Transition From Medical To Adult-Use Sales
The transition from medical to adult recreational use typically leads to a doubling or even tripling of revenues “almost overnight,” according to Vivien Azer. Azer is a senior Wall Street research analyst and managing director at Cowen covering the emerging marijuana sector.
Azer said the pandemic increased marijuana sales with people on lockdown and having more disposable income. But she added consumption trends have now started to normalize.
“Not only is the industry growing by migrating current consumers out of the illicit market into the legal market,” Azer said. “But you’re also engaging consumers that have probably tried the product once in their lifetime, but then moved away from the category. But they have permission to reengage with the category now that it’s legal,” she said.
Alcohol Use Steady; Cannabis Use Skyrocketing
Tax data show alcohol consumption is hardly plummeting.

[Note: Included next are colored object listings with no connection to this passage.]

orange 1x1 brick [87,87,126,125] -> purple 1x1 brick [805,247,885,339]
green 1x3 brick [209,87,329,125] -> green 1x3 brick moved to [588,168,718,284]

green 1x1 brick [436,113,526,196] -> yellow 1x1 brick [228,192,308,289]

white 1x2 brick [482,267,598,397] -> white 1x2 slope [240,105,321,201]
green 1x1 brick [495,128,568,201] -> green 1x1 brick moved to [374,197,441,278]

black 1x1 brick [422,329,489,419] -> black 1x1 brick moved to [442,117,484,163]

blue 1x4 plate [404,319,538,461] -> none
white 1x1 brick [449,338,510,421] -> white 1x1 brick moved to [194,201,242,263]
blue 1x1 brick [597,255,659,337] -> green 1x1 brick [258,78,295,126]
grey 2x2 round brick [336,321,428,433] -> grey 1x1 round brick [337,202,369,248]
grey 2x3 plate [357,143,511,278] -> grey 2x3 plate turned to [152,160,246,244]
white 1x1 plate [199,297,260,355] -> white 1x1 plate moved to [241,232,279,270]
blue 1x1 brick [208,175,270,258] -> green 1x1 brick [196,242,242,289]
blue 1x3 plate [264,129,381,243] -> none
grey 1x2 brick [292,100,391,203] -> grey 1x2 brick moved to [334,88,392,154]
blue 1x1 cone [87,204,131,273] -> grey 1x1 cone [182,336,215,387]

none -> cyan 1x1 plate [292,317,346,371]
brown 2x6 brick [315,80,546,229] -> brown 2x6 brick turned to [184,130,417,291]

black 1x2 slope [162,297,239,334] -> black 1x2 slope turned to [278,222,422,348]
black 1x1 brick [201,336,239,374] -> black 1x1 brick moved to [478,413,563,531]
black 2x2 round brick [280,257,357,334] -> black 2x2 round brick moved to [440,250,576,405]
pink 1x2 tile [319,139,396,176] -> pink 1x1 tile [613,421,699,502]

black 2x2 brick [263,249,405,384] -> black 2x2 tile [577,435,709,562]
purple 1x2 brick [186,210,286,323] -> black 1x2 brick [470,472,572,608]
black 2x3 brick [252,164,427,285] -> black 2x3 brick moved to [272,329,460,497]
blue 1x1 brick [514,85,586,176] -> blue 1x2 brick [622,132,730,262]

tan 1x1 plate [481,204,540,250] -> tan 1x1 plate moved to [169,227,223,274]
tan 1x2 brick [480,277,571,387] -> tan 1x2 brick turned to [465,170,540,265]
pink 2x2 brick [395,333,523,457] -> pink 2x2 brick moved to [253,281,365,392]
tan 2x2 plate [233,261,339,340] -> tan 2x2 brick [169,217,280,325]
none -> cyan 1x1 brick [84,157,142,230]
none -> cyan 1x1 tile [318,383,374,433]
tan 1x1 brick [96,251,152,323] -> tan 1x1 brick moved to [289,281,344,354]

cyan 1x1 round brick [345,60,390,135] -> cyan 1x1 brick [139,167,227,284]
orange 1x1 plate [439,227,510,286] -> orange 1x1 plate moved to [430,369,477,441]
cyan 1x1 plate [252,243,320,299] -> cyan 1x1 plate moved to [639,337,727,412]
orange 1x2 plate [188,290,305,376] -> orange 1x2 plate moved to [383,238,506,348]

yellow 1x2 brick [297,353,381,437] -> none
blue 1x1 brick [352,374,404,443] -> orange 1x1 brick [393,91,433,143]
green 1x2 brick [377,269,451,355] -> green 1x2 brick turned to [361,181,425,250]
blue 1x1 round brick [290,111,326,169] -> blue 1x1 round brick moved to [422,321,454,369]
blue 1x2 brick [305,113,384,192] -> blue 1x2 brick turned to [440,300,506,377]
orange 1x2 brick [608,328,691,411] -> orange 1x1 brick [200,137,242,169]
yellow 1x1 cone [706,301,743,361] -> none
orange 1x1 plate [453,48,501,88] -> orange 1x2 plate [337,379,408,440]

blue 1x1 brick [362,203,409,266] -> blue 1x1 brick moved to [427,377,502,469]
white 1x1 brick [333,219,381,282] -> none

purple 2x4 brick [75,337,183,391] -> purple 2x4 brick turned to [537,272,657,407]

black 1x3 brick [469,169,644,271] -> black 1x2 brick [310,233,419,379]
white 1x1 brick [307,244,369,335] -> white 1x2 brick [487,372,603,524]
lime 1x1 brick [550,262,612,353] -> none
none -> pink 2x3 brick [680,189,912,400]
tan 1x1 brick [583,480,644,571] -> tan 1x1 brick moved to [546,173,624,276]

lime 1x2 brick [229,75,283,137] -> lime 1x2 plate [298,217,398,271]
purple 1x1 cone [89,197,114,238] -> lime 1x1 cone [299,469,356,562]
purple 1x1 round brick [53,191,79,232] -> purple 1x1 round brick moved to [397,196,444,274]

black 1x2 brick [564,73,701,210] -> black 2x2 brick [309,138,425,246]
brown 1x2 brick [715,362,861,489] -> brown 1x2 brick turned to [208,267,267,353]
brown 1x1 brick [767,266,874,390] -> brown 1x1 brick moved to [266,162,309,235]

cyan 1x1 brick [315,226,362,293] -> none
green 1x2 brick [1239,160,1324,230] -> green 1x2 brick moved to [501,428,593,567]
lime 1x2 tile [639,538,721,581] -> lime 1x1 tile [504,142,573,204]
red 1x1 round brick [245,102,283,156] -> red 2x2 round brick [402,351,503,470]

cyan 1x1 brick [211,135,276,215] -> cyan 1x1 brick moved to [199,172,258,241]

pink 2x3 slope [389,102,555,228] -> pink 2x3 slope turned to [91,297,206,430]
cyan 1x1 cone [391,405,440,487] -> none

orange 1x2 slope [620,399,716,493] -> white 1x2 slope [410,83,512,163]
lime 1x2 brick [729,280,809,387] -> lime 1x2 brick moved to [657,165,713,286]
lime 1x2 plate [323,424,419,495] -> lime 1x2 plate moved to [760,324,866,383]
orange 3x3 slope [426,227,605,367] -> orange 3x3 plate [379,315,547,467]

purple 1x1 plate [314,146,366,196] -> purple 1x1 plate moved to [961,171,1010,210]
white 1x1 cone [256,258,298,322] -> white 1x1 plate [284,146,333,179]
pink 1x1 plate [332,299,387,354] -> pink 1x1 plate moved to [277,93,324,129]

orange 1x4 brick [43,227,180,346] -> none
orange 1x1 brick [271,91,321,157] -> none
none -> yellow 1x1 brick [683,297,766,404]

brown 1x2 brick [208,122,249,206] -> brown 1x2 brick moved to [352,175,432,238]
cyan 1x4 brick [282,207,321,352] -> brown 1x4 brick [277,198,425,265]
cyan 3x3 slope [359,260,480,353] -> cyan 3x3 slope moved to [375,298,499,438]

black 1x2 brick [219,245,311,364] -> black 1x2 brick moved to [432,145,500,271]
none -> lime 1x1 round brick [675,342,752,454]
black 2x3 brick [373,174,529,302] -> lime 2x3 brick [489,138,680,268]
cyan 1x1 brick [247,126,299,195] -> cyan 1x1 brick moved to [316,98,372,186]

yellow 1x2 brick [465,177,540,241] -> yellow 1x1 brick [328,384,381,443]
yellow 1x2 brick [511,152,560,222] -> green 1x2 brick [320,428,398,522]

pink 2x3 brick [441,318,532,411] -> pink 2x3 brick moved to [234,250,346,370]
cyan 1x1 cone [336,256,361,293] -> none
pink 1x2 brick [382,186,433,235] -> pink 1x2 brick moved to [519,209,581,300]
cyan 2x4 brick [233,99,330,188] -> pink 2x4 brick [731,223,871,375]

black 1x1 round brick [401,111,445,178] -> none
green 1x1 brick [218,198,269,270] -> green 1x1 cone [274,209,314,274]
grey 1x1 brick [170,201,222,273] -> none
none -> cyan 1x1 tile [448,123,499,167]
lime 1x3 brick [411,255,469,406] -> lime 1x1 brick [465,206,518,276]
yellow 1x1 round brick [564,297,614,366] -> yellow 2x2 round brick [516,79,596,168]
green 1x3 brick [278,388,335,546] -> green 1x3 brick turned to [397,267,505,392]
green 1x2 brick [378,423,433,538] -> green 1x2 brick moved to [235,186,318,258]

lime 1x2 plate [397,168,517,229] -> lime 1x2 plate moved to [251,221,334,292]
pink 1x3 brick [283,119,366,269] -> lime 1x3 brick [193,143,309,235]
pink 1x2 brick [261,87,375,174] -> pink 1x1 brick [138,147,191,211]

But the meteoric rise in marijuana illustrates changing attitudes around recreational alcohol and Cannabis use.
“I think that people are looking for an alternative to make them feel better,” said Mikayla Bell, community outreach manager for NETA, one of the largest cannabis retailers in the state. “Oftentimes people are turning to alcohol for relief. And now they found another product with without the hangover, without the calories.”
Bell said the general public is becoming more comfortable with the idea of adult-use Cannabis. This holds true even if they’re not using it themselves, she said.